Les agences peuvent avoir des réflexes opportunistes, avec des nouveaux clients ou des plus anciens. Vouloir faire un beau coup tactique. C’est naturel et compréhensible, mais pas en arriver à produire des campagnes dans ce but unique, ce qui tend vite vers les "scams". Il faut que les grandes idées créatives soient le résultat d’une vraie collaboration stratégique avec le client. J’en reviens à la valeur ajoutée de la création : elle est au cœur de nos métiers, et d’ailleurs, de tous les métiers de la communication : PR, events, e-commerce, média-planning… Il faut la prendre au sens large, il faut surtout la mettre au centre partout, avec ou sans awards.

Quels seraient vos conseils concrets ?

Essayer de réaliser des projets qui ne l’ont jamais été, avoir du courage, être disruptif, mais avec du sens, comme avec le support de l’IA. Des concepts pertinents et pas des expérimentations.
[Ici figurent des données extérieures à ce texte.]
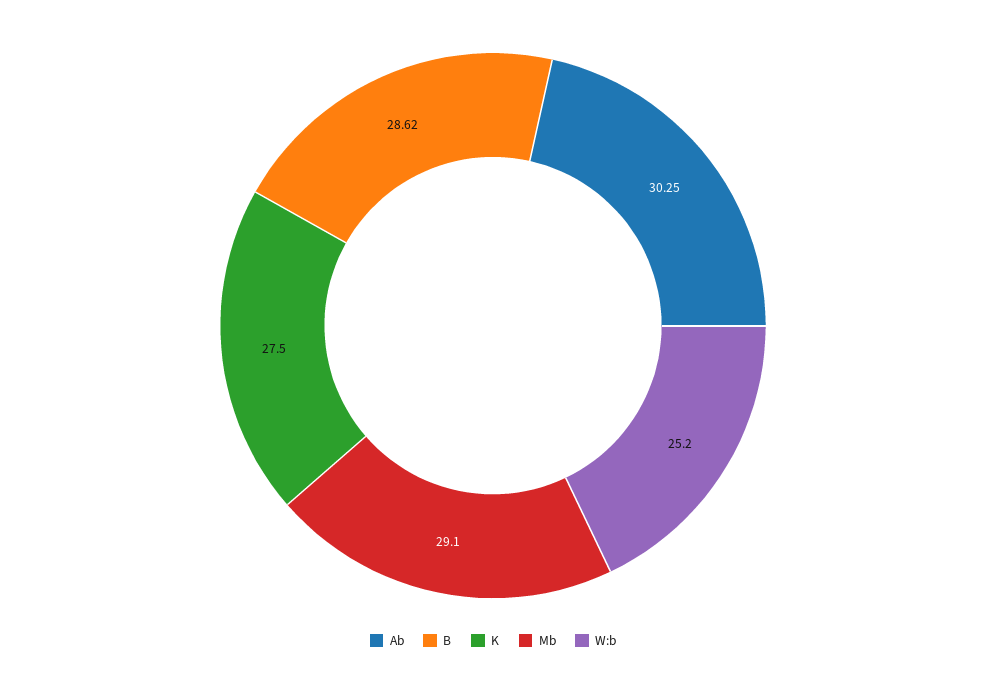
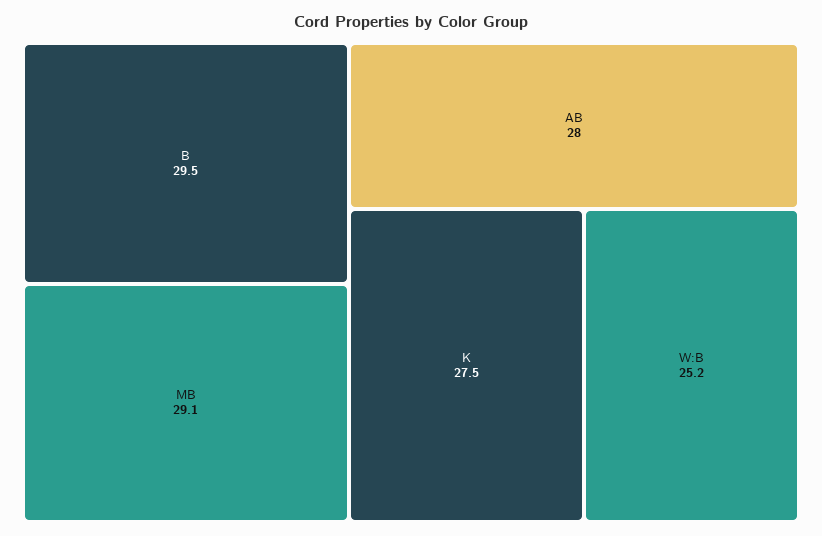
  {
-   "Ab": 30.25,
+   "Ab": 28,
-   "B": 28.62,
+   "B": 29.5,
    "K": 27.5,
    "Mb": 29.1,
    "W:b": 25.2
  }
Le tout en étant rentable, parce que si le profit est important pour nos clients, il est important aussi pour les agences. Et la situation n’est pas rose depuis plusieurs années…

Que voulez-vous dire ?

L’ACC réalise chaque année une étude de rentabilité basée sur les chiffres de ses 120 membres. Les résultats complets seront publiés plus largement avec un vrai plan de communication en septembre. Mais je peux déjà vous dire que nous sommes passé en-dessous de la barre des 10%, parlant du ratio entre ebitda et marge brute, qui devrait se situer à minimum 15% ! Chaque année, nous perdons plusieurs points et cela devient critique. C'est bien entendu un chantier prioritaire pour l’ACC. Ceci n’est pas sans impact sur l’excellence créative, justement.
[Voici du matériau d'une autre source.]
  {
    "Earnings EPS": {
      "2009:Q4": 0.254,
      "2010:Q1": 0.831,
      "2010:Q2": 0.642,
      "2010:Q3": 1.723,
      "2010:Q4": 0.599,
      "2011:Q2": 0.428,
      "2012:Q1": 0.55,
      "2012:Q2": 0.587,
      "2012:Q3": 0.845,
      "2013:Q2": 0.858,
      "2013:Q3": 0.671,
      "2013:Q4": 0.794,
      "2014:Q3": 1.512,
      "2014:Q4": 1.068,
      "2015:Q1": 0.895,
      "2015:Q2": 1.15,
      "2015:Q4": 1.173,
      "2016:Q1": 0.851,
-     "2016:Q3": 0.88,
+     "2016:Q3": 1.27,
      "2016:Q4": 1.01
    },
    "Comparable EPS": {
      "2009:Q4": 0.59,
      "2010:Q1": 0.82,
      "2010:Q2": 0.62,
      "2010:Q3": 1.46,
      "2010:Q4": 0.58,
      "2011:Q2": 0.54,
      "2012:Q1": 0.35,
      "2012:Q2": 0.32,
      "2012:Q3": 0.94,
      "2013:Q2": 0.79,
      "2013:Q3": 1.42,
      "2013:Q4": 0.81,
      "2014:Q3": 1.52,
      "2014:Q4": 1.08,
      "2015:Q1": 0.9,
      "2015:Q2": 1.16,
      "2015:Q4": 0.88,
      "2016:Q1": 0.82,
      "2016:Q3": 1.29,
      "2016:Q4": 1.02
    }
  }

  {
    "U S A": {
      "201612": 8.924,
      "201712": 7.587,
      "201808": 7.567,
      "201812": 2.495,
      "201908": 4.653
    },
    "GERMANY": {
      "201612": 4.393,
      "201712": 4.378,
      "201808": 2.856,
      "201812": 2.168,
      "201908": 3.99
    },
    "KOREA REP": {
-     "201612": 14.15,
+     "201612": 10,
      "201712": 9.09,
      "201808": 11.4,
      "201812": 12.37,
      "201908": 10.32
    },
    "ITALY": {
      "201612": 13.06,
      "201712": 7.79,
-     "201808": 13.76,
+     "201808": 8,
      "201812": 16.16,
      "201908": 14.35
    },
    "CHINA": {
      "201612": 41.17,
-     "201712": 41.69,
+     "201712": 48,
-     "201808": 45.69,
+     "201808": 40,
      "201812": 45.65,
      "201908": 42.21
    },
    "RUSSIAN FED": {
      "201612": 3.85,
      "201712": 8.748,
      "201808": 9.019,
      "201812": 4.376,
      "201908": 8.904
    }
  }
Comment expliquez-vous ce phénomène ?

Outre la pression sur les prix que nos contacts clients subissent en interne ou via l’international, nous avons, d’une part, la productivité infernale à laquelle nous sommes soumis et, d’autre part, la proportion de ressources qui part dans les pitches : nous approchons des 80% du profit ! Quand je parle de l’opérationnel, il faut savoir qu’aujourd’hui, les créatifs et la production doivent gérer plusieurs centaines, voire plusieurs milliers de fois plus d’assets qu’il y a 20 ou 30 ans. Avant, vous preniez pratiquement un an pour réaliser une campagne TV. Aujourd’hui, vous aurez plusieurs dizaines de vidéos à sortir en deux ou trois semaines. Les responsables n’ont pas le temps de valider la qualité de production, ni celle des créations au départ. Alors que les petites vidéos ont aussi droit à une belle exécution et des idées fortes. J’appelle cela le "360 to the third" (exposant trois, ndlr.), et c’est une "burning platform".

Les annonceurs sont-ils informés de la situation et y sont-ils sensibles ?

Le point est là, sans doute. Par exemple, très peu d’agences sortent leurs time sheets pour dresser un bilan intermédiaire et aller chez le client en disant : "Regardez, nous sommes au double du workload prévu !". Elles ont tout simplement peur de perdre le client en réalisant une telle démarche. Ce qui est une erreur, tout comme ne pas ou ne plus savoir ce qui se trouve dans leurs contrats !  À savoir les services in-scope et hors-scope, ou justement les forfaits horaires pour telle prestation… Nous continuons à jouer les Calimero et nous plaindre, alors que nous devrions plutôt prendre nos responsabilités et revendiquer des fonctionnements justes, y travailler.

Quel est votre bilan belge par rapport à nos événements locaux ?

Creative Belgium a bien fait les choses, mais force est de constater que les annonceurs sont les grands absents. A nouveau, nous devrions davantage les motiver quant à la nécessité de l’excellence créative et ne pas laisser croire qu’il s’agit d’une fête entre amis. Connecter les résultats des prix au day-to-day et à leurs objectifs, ce n’est pas évident. Et en lien avec mes propos précédent, le vrai chantier concerne la collaboration entre annonceurs et agences, nous voulons mieux y travailler avec Creative Belgium. Vous en saurez plus à la rentrée.